Der Regierungsantritt Kaiser Karls I.

Die Habsburgermonarchie war nach zwei Jahren des Krieges wirtschaftlich und militärisch vollkommen erschöpft. Ein weiterer Schlag für die morsche Doppelmonarchie war der Tod Kaiser Franz Josephs am 21. November 1916, wodurch eine wichtige Integrationsfigur verloren ging.

In dieser Situation übernahm im November 1916 der neue Kaiser Karl I. die Führung. Politisch unerfahren – da er bisher nur periphär eingebunden war – und ohne Hausmacht, war er auf die Unterstützung jener politischen Spitzenkräfte angewiesen, die aus dem Umfeld des ermordeten Thronfolgers stammten. Franz Ferdinand hatte sich einen Zirkel von politischen Beratern aufgebaut, die eine Art Schattenregierung gegen die alte Garde rund um Franz Joseph bildeten. Dass sich Karl dieser Riege bediente, war ein Zeichen für die Öffentlichkeit, denn der Kreis um den ermordeten Thronfolger stand für einen autoritären Kurs in der österreichischen Politik.

Der Wechsel auf dem Posten des österreichischen Ministerpräsidenten war symptomatisch: Karl rief Ernest von Koerber ab, der erst Ende Oktober 1916 vom siechen Franz Joseph eingesetzt worden war. Grund für die Abberufung waren konträre Ansichten und persönliche Antipathien zu Karl. Der Hauptstreitpunkt war, dass Koerber auf die Einhaltung der verfassungsrechtlichen Richtlinien drängte und für eine Rückkehr zum Verfassungsstaat plädierte. Dies wurde von Karl abgelehnt, denn er wollte seine starke Hand beweisen und grundlegende Veränderungen vornehmen, wobei ihm die Ausschaltung des Reichsrates gelegen kam. Karl berief Heinrich Graf Clam-Martinic, ein Mitglied des österreichisch-böhmischen Hochadels auf den Posten, der ebenfalls aus dem Dunstkreis Franz Ferdinands stammte und für eine betont autoritäre Politik stand.

In Ungarn setzte Karl auf Kontinuität und bestätigte István Graf Tisza auf dem Posten des ungarischen Ministerpräsidenten. Tisza war zwar ein Garant für die stabile Lage in diesem Teilstaat der Monarchie, aber seine Person bedeutete auch eine Fortführung der Magyarisierungspolitik auf Kosten der anderen Nationalitäten Ungarns.

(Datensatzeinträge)
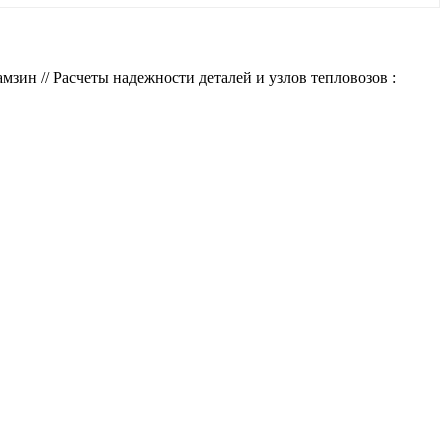
ин // Расчеты надежности деталей и узлов тепловозов :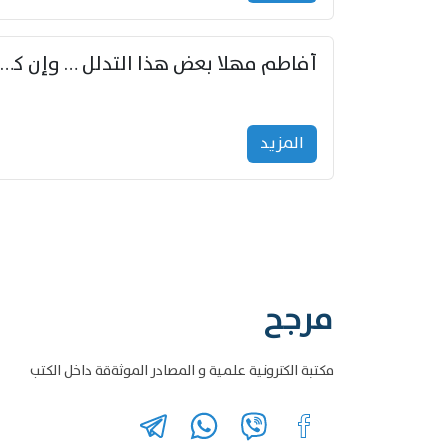
أفاطم مهلا بعض هذا التدلل … وإن كنت قد أزمعت صرمي فأجملي
المزید
مرجح
مكتبة الكترونية علمية و المصادر الموثةقة داخل الكتب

◆ Ihre Aufgabe: Schreiben Sie den Text über den Regierungsantritt Kaiser Karls I. im Anschluss an seinen letzten Satz weiter.

◆ Ihre Antwort:
Tisza nützte Karls Unerfahrenheit und überredete ihn, sich rasch zum König krönen zu lassen. Tiszas Argument war, dass eine Krönung hohen Symbolwert und eine Stärkung des dynastischen Gedankens bedeutete. Tatsächlich führte dies jedoch zu einer Beschränkung der politischen Bewegungsfreiheit Karls, denn die Krönung bedingte einen Eid auf die bestehende Verfassung, d.h. der Status quo wurde einzementiert. Tisza bot auch an, den Ausgleich für weitere 20 Jahre zu verlängern, und Karl war auf die ungarische Unterstützung angewiesen, um seine Position festigen zu können. Mit diesem politisch schwereren Fehler vergab Karl die Chance mit dem Thronwechsel weitreichende Veränderungen zu verbinden.

Die übereilte Krönung am 30. Dezember 1916 war ein archaisches Schauspiel von geradezu absurdem Prunk angesichts des Krieges, was die überholten Riten umso lächerlicher erschienen ließ.

Auch das Außenministerium wurde neu besetzt: Karls neuer Außenminister Ottokar Graf Czernin von Chudenitz, ein böhmischer Aristokrat, war wie Clam-Martinic eine Persönlichkeit aus dem Beraterkreis Franz Ferdinands.

In der Armeeführung kam es ebenfalls zu einer Umgestaltung: Der bisherige Oberbefehlshaber Erzherzog Friedrich wurde abberufen und mit einer Reihe von Ehrentitel und der Verleihung des Maria-Theresienordens „weggelobt“, was aber angesichts des Kriegsverlaufes als Affront gesehen wurde. Karl übernahm am 2. Dezember 1916 persönlich den Oberbefehl und damit auch die direkte Verantwortung. Um zu zeigen, dass nun ein neuer Wind wehte, erzwang er Anfang Januar 1917 die Übersiedlung des Hauptquartiers aus dem schlesischen Teschen nach Baden bei Wien und somit in seine unmittelbare Nähe.

Auch Generalstabschef Franz Conrad von Hötzendorf stand auf Karls Abschussliste. Es kam zu einem Kräftemessen, und die offene Gegnerschaft der beiden Männer an den Schlüsselstellen der Macht gipfelte in der Abberufung Conrads am 1. März 1917.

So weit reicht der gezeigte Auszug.